Chime Clock Instructions

These instructions apply to many spring-driven quarter-hour chiming clocks.
Setup-Pendulum Mantel Clock:

Place clock on table with back facing you. Open the back door, hang the pendulum on the hook , and close the door. Carefully place the clock where it is to be used, on a stable, level surface. Lift one side of the clock gently two inches, then put it down, to start the pendulum swinging.
Setup-Pendulum Shelf Clock:

Place the clock where it is to be used, on a stable, level surface. Open the front door and hang the pendulum on the hook (on many clocks the hook is behind the dial).give the pendulum a swing, and the clock will start ticking.
Setup - Pendulum Wall Clock:

Choose the proper size wood screw (typically a # 8, 10 or 12) to fit the hanger at the top back of the clock, and long enouth to go securely through the wall into a stud. Secure the screw into the wall, angled upward at a 45 degree angle, and hang the clock. Open the front door and hang the pendulum on the hook (on many clocks the hook is behind the dial), give the pendulum a swing, and the clock will start ticking. Move the bottom of the case to the left or right until ticking is even (or if there is a beat scale beneath the pendulum, move the case so the pendulum points to zero when at rest). Secure bottom of case to wall so clock is stable.
Setup-Balance Wheel Mantel Clock:

This type of clock usually starts by itself upon winding. If it does not, open the back door and start the balance wheel seinging by either of these two methods:
1) Quickly rotate the clock in the plane of the balance wheel to impart motion to it.
2) With a soft brush, rotate the balance wheel and release it.
Setting the Hands:

When setting the clock to time, move the minute hand clockwise, pausing at each quarter hour for the clock to strike.

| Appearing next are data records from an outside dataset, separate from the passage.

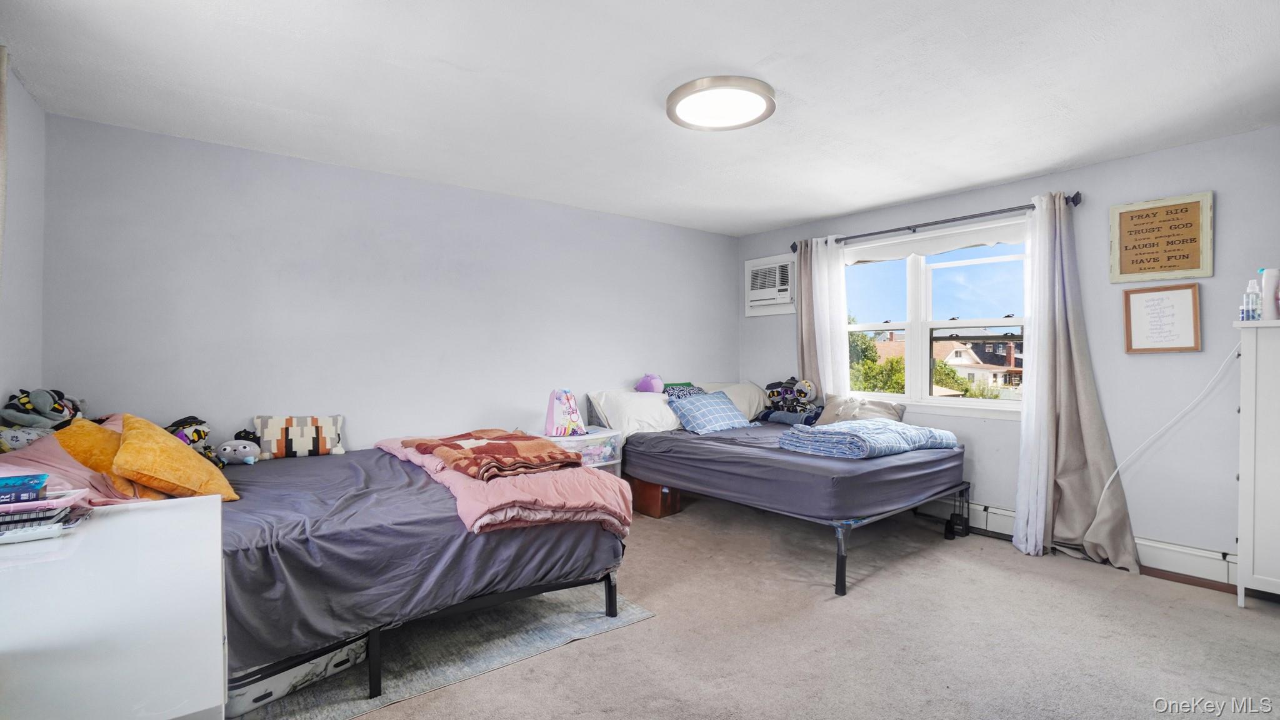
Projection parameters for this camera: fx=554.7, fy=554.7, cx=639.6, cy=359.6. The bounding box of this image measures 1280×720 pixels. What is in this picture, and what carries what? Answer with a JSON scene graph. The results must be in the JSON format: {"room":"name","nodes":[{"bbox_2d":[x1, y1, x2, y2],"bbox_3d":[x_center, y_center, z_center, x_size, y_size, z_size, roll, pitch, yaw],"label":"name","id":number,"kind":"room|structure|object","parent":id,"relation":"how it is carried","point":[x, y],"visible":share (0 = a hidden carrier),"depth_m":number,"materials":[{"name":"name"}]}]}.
{"room":"bedroom","nodes":[
{"label":"bedroom","id":0,"kind":"room"},
{"bbox_2d":[0,56,46,425],"bbox_3d":[-1.749,-0.022,1.045,0.156,2.436,4.442,0,0,-38],"label":"left wall","id":1,"kind":"structure","parent":0,"point":[30,133],"depth_m":2.52,"materials":[{"name":"grey paint"}]},
{"bbox_2d":[0,47,9,274],"bbox_3d":[-2.248,-0.265,1.855,0.093,1.821,0.571,0,0,-38],"label":"curtain","id":2,"kind":"object","parent":1,"relation":"attached to","point":[3,65],"visible":1,"depth_m":2.04,"materials":[{"name":"fabric"}]},
{"bbox_2d":[36,110,738,455],"bbox_3d":[-0.970,0.005,4.296,5.085,2.468,0.158,0,0,-38],"label":"back wall","id":3,"kind":"structure","parent":0,"point":[102,126],"depth_m":3.50,"materials":[{"name":"paint"}]},
{"bbox_2d":[0,0,1279,235],"bbox_3d":[0.463,-1.265,2.426,5.292,0.112,5.102,0,0,-38],"label":"ceiling","id":4,"kind":"structure","parent":0,"point":[797,215],"depth_m":2.46,"materials":[{"name":"white paint"}]},
{"bbox_2d":[666,75,775,130],"bbox_3d":[0.377,-1.192,2.616,0.508,0.060,0.510,0,0,-38],"label":"ceiling light","id":5,"kind":"object","parent":4,"relation":"attached to","point":[769,99],"visible":0.99,"depth_m":2.54,"materials":[{"name":"white plastic"}]},
{"bbox_2d":[266,493,1279,719],"bbox_3d":[0.415,1.269,2.229,5.107,0.105,5.110,0,0,-38],"label":"carpet floor","id":6,"kind":"structure","parent":0,"point":[1272,622],"depth_m":2.44,"materials":[{"name":"beige carpet"}]},
{"bbox_2d":[0,493,227,719],"bbox_3d":[-1.335,0.834,1.281,0.591,0.751,1.070,0,0,-38],"label":"white dresser","id":7,"kind":"object","parent":6,"relation":"on","point":[211,506],"visible":0.95,"depth_m":1.11,"materials":[{"name":"white"}]},
{"bbox_2d":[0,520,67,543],"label":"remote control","id":8,"kind":"object","parent":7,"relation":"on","point":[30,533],"visible":0.99,"depth_m":1.38,"materials":[{"name":"white plastic"}]},
{"bbox_2d":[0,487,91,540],"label":"book stack","id":9,"kind":"object","parent":7,"relation":"on","point":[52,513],"visible":0.92,"depth_m":1.43,"materials":[{"name":"paper"}]},
{"bbox_2d":[0,473,48,505],"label":"book","id":10,"kind":"object","parent":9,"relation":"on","point":[33,485],"visible":0.99,"depth_m":1.43,"materials":[{"name":"blue paper"}]},
{"bbox_2d":[235,584,660,719],"bbox_3d":[-1.206,1.224,2.755,1.776,0.009,1.812,0,0,-38],"label":"rug","id":11,"kind":"object","parent":6,"relation":"on","point":[480,661],"visible":0.42,"depth_m":2.34,"materials":[{"name":"grey carpet"}]},
{"bbox_2d":[226,635,369,715],"bbox_3d":[-1.383,1.140,2.145,0.407,0.128,0.552,0,0,35],"label":"storage box","id":12,"kind":"object","parent":11,"relation":"on","point":[250,698],"visible":0.36,"depth_m":1.99,"materials":[{"name":"white"}]},
{"bbox_2d":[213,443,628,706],"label":"bed","id":13,"kind":"object","parent":11,"relation":"on","point":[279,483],"visible":0.59,"depth_m":2.15,"materials":[{"name":"fabric"}]},
{"bbox_2d":[0,387,86,451],"bbox_3d":[-2.656,0.276,2.469,0.321,0.318,0.360,0,0,-38],"label":"plush toy","id":14,"kind":"object","parent":13,"relation":"on","point":[42,407],"visible":0.8,"depth_m":2.41,"materials":[{"name":"grey fabric"}]},
{"bbox_2d":[0,432,151,507],"bbox_3d":[-2.168,0.439,2.057,0.508,0.284,0.595,0,0,-38],"label":"pink pillow","id":15,"kind":"object","parent":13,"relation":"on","point":[65,462],"visible":0.42,"depth_m":2.02,"materials":[{"name":"pink fabric"}]},
{"bbox_2d":[53,416,167,500],"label":"yellow pillow","id":16,"kind":"object","parent":13,"relation":"on","point":[84,430],"visible":0.44,"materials":[{"name":"orange fabric"}]},
{"bbox_2d":[111,413,239,501],"bbox_3d":[-1.989,0.428,2.358,0.361,0.341,0.569,0,0,-38],"label":"yellow pillow","id":17,"kind":"object","parent":13,"relation":"on","point":[128,444],"visible":0.93,"depth_m":2.22,"materials":[{"name":"orange fabric"}]},
{"bbox_2d":[164,416,216,462],"bbox_3d":[-2.362,0.431,2.896,0.271,0.271,0.234,0,0,-7],"label":"plush toy","id":18,"kind":"object","parent":13,"relation":"on","point":[200,430],"visible":0.54,"depth_m":2.88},
{"bbox_2d":[215,438,261,465],"bbox_3d":[-2.139,0.487,2.958,0.223,0.136,0.132,0,0,-11],"label":"plush toy","id":19,"kind":"object","parent":13,"relation":"on","point":[227,449],"visible":0.99,"depth_m":2.92,"materials":[{"name":"grey fabric"}]},
{"bbox_2d":[252,413,345,459],"bbox_3d":[-2.003,0.447,3.267,0.472,0.247,0.167,0,0,-38],"label":"striped pillow","id":20,"kind":"object","parent":13,"relation":"on","point":[280,421],"visible":0.98,"depth_m":3.20,"materials":[{"name":"fabric"}]},
{"bbox_2d":[373,436,629,534],"bbox_3d":[-0.826,0.634,2.943,0.787,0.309,1.731,0,0,-38],"label":"pink blanket","id":21,"kind":"object","parent":13,"relation":"on","point":[593,497],"visible":0.57,"depth_m":2.46,"materials":[{"name":"pink fabric"}]},
{"bbox_2d":[402,429,581,480],"bbox_3d":[-0.767,0.458,2.873,0.618,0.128,0.929,0,0,-38],"label":"plaid blanket","id":22,"kind":"object","parent":21,"relation":"on","point":[491,449],"visible":0.99,"depth_m":2.68,"materials":[{"name":"fabric"}]},
{"bbox_2d":[535,427,624,476],"bbox_3d":[-0.501,0.877,4.109,0.648,0.642,0.479,0,0,-38],"label":"plastic drawer unit","id":23,"kind":"object","parent":6,"relation":"on","point":[616,439],"visible":0.28,"depth_m":4.05,"materials":[{"name":"clear plastic"}]},
{"bbox_2d":[543,388,588,436],"bbox_3d":[-0.548,0.378,4.062,0.284,0.341,0.224,0,0,-38],"label":"bag","id":24,"kind":"object","parent":23,"relation":"on","point":[559,414],"visible":0.97,"depth_m":4.01,"materials":[{"name":"pink paper"}]},
{"bbox_2d":[629,476,683,517],"bbox_3d":[0.121,1.076,4.506,0.328,0.279,0.408,0,0,-38],"label":"wooden box","id":25,"kind":"object","parent":6,"relation":"on","point":[647,508],"visible":0.56,"depth_m":4.35,"materials":[{"name":"brown wood"}]},
{"bbox_2d":[594,384,968,595],"bbox_3d":[0.932,0.759,4.174,1.681,0.945,2.248,0,0,-38],"label":"bed","id":26,"kind":"object","parent":6,"relation":"on","point":[757,460],"visible":0.9,"depth_m":3.42,"materials":[{"name":"grey fabric"}]},
{"bbox_2d":[583,386,683,435],"bbox_3d":[0.011,0.424,4.554,0.821,0.361,0.451,0,0,-38],"label":"white pillow","id":27,"kind":"object","parent":26,"relation":"on","point":[614,407],"visible":0.79,"depth_m":4.38,"materials":[{"name":"white fabric"}]},
{"bbox_2d":[635,373,665,392],"bbox_3d":[0.085,0.202,4.696,0.218,0.192,0.235,0,0,-38],"label":"pink plush toy","id":28,"kind":"object","parent":26,"relation":"on","point":[644,382],"visible":0.94,"depth_m":4.63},
{"bbox_2d":[661,383,706,398],"bbox_3d":[0.419,0.354,4.886,0.488,0.274,0.255,0,0,-38],"label":"blue pillow","id":29,"kind":"object","parent":26,"relation":"on","point":[690,389],"visible":0.37,"depth_m":4.84,"materials":[{"name":"blue fabric"}]},
{"bbox_2d":[665,390,757,433],"bbox_3d":[0.556,0.418,4.419,0.665,0.297,0.383,0,0,-38],"label":"plaid pillow","id":30,"kind":"object","parent":26,"relation":"on","point":[690,417],"visible":0.99,"depth_m":4.30,"materials":[{"name":"blue fabric"}]},
{"bbox_2d":[695,380,768,418],"bbox_3d":[0.869,0.386,5.102,0.788,0.364,0.438,0,0,-38],"label":"white pillow","id":31,"kind":"object","parent":26,"relation":"on","point":[753,405],"visible":0.5,"depth_m":5.01,"materials":[{"name":"white fabric"}]},
{"bbox_2d":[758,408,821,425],"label":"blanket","id":32,"kind":"object","parent":26,"relation":"on","point":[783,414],"visible":0.79,"depth_m":4.62,"materials":[{"name":"blue fabric"}]},
{"bbox_2d":[763,377,816,413],"bbox_3d":[1.320,0.319,4.858,0.299,0.321,0.430,0,0,-38],"label":"plush toy","id":33,"kind":"object","parent":26,"relation":"on","point":[772,394],"visible":0.91,"depth_m":4.80,"materials":[{"name":"grey fabric"}]},
{"bbox_2d":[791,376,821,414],"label":"plush toy","id":34,"kind":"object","parent":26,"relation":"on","point":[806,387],"visible":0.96,"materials":[{"name":"grey fabric"}]},
{"bbox_2d":[816,393,906,424],"bbox_3d":[1.725,0.422,4.372,0.658,0.304,0.325,0,0,28],"label":"beige pillow","id":35,"kind":"object","parent":26,"relation":"on","point":[832,412],"visible":0.7,"depth_m":4.33,"materials":[{"name":"fabric"}]},
{"bbox_2d":[778,419,960,459],"bbox_3d":[1.491,0.494,3.623,1.038,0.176,0.659,0,0,-38],"label":"folded blanket","id":36,"kind":"object","parent":26,"relation":"on","point":[887,426],"visible":0.94,"depth_m":3.40,"materials":[{"name":"blue fabric"}]},
{"bbox_2d":[1234,316,1279,606],"bbox_3d":[3.322,0.523,2.585,0.439,1.413,0.742,0,0,-38],"label":"white cabinet","id":37,"kind":"object","parent":6,"relation":"on","point":[1250,396],"visible":0.99,"depth_m":2.69,"materials":[{"name":"white paint"}]},
{"bbox_2d":[1240,278,1261,320],"bbox_3d":[3.055,-0.289,2.773,0.063,0.205,0.063,0,0,-38],"label":"spray bottle","id":38,"kind":"object","parent":37,"relation":"on","point":[1246,295],"visible":0.99,"depth_m":2.76,"materials":[{"name":"clear plastic"}]},
{"bbox_2d":[1261,268,1279,320],"bbox_3d":[3.114,-0.320,2.732,0.079,0.261,0.085,0,0,-38],"label":"white bottle","id":39,"kind":"object","parent":37,"relation":"on","point":[1267,277],"visible":0.97,"depth_m":2.71,"materials":[{"name":"white plastic"}]},
{"bbox_2d":[736,123,1279,580],"bbox_3d":[2.584,0.004,3.960,0.164,2.465,4.746,0,0,-38],"label":"right wall","id":40,"kind":"structure","parent":0,"point":[1218,206],"depth_m":3.31,"materials":[{"name":"paint"}]},
{"bbox_2d":[745,253,796,316],"bbox_3d":[1.308,-0.693,5.268,0.347,0.528,0.660,0,0,-38],"label":"air conditioner","id":41,"kind":"object","parent":40,"relation":"in","point":[760,261],"visible":0.9,"depth_m":5.17,"materials":[{"name":"white plastic"}]},
{"bbox_2d":[840,219,1030,416],"bbox_3d":[2.212,-0.270,4.317,0.156,1.386,1.645,0,0,-38],"label":"window","id":42,"kind":"structure","parent":40,"relation":"in","point":[915,280],"depth_m":4.28,"materials":[{"name":"white glass"}]},
{"bbox_2d":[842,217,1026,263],"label":"roller shade","id":43,"kind":"object","parent":42,"relation":"attached to","point":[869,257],"visible":0.85,"depth_m":4.14,"materials":[{"name":"white fabric"}]},
{"bbox_2d":[790,191,1081,253],"bbox_3d":[2.091,-1.012,4.226,0.134,0.078,2.063,0,0,-38],"label":"curtain rod","id":44,"kind":"object","parent":40,"relation":"attached to","point":[871,234],"visible":0.79,"depth_m":3.99,"materials":[{"name":"black metal"}]},
{"bbox_2d":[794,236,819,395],"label":"brown curtain","id":45,"kind":"object","parent":44,"relation":"hanging from","point":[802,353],"visible":0.49,"depth_m":4.89,"materials":[{"name":"fabric"}]},
{"bbox_2d":[802,234,848,400],"bbox_3d":[1.637,0.035,4.743,0.097,2.163,0.380,0,0,-38],"label":"sheer curtain","id":46,"kind":"object","parent":44,"relation":"hanging from","point":[843,316],"visible":0.61,"depth_m":4.73,"materials":[{"name":"white fabric"}]},
{"bbox_2d":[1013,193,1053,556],"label":"sheer curtain","id":47,"kind":"object","parent":44,"relation":"hanging from","point":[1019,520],"visible":0.79,"depth_m":3.54,"materials":[{"name":"white fabric"}]},
{"bbox_2d":[1018,192,1141,572],"bbox_3d":[2.682,0.094,3.369,0.199,2.284,0.517,0,0,-38],"label":"gray curtain","id":48,"kind":"object","parent":44,"relation":"hanging from","point":[1130,545],"visible":0.9,"depth_m":3.41,"materials":[{"name":"fabric"}]},
{"bbox_2d":[916,498,1238,587],"bbox_3d":[2.580,1.123,3.767,0.068,0.180,3.515,0,0,-38],"label":"baseboard heater","id":49,"kind":"object","parent":40,"relation":"attached to","point":[1230,574],"visible":0.51,"depth_m":3.22,"materials":[{"name":"white metal"}]},
{"bbox_2d":[1110,190,1213,281],"bbox_3d":[2.999,-0.695,3.203,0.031,0.477,0.447,0,0,-38],"label":"framed sign","id":50,"kind":"object","parent":40,"relation":"attached to","point":[1174,266],"visible":1,"depth_m":3.19,"materials":[{"name":"brown"}]},
{"bbox_2d":[1121,285,1202,353],"bbox_3d":[3.004,-0.236,3.199,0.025,0.384,0.338,0,0,-38],"label":"framed sign","id":51,"kind":"object","parent":40,"relation":"attached to","point":[1179,291],"visible":0.99,"depth_m":3.19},
{"bbox_2d":[1096,344,1243,505],"bbox_3d":[3.019,0.402,3.163,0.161,1.018,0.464,0,0,-38],"label":"power cord","id":52,"kind":"object","parent":40,"relation":"attached to","point":[1107,485],"visible":0.9,"depth_m":3.17,"materials":[{"name":"white plastic"}]},
{"label":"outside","id":53,"kind":"structure","parent":0,"visible":0},
{"bbox_2d":[930,338,1023,392],"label":"house","id":54,"kind":"structure","parent":53,"point":[970,360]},
{"label":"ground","id":55,"kind":"structure","parent":53,"visible":0},
{"bbox_2d":[848,330,908,394],"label":"tree","id":56,"kind":"object","parent":55,"relation":"on","point":[874,385],"visible":0.3,"materials":[{"name":"green plant"}]}
]}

On modern German chime clocks it is all right to move the minute hand counterclockwise to set the time. This is often a quicker way to set the time, as yu won't have to wait while the clock chimes each quarter.
Winding Eight Day clock:

Wind the clock once per week, preferably on the same day each week. Turn the key with a smoothe motion, stopping when the spring is tight. Never let the key snap back in your hand, always release it gently after each half - turn. Make sure the clock is fully wound, so keep turning the key until the spring is obviously tight. The chime mainspring (usually the right hand winding square) will often take more force to wind than the other two springs.

Winding Direction: ___________ ____________ _____________

Winding Function: __________ ____________ ______________
Clocks with more than one chime melody:
Change the tune selector only when the clock is not chiming.
Time keeping Accuracy:

This type of clock will able to keep time within 3-7 minutes per week. You will need to do the final regulation once the clock is in its permanent location to achieve this accuracy. To check the clock's accuracy, set the hands to the correct time, and then let the clock run at least 3 or 4 days.The main factors causing variations in rate are temperature changes and the lessening tension of the mainspring as it runs down. Once the clock is regulated to keep good time, you will need to set the hands whenever the time is off by more than a few minutes- perhaps every week or two. Pendulum clocks are usually more accurate than balance wheel clocks
Regulating the Clock - Regulating Square:

The clock can be made to go faster or slower by means of the small ssquare on the dial. Turning it toward F speeds up the clock, and turning it toward S slows it down. The regulating square is turned with the small end of the winding key. Turn the square only a small amount each time.
Regulating the Clock - Pendulum Nut:

The clock can be made to go faster or slower by means of the nut at the bottom of the pendulum. Turning the front of the nut to the right speeds up the clock, and turning it to the left slows it down (in other words move the nut up to speed up or down to slow down). Turn the nut only a small amount each time.
Regulating the Clock - Modern Balance Wheel:

The clock can be made to go faster or slower by means of the regulator, which is accessible by opening the back door. In this type of clock, the regulator is a screw near the balance wheel. With a small screwdriver, move the regulator in the direction needed (towards F for faster or towards S for slower). Move it only a small amount each time.
Regulating the Clock - Balance wheel with a Pointer:

The clock can be made to go faster or slower by means of the regulator, which is accessible by opening the back door. In this type of clock, the regulator is a pointer behind the balance wheel. Push the pointer in the direction needed (towards F for faster or towards S for slower). Move it only a small amount each time.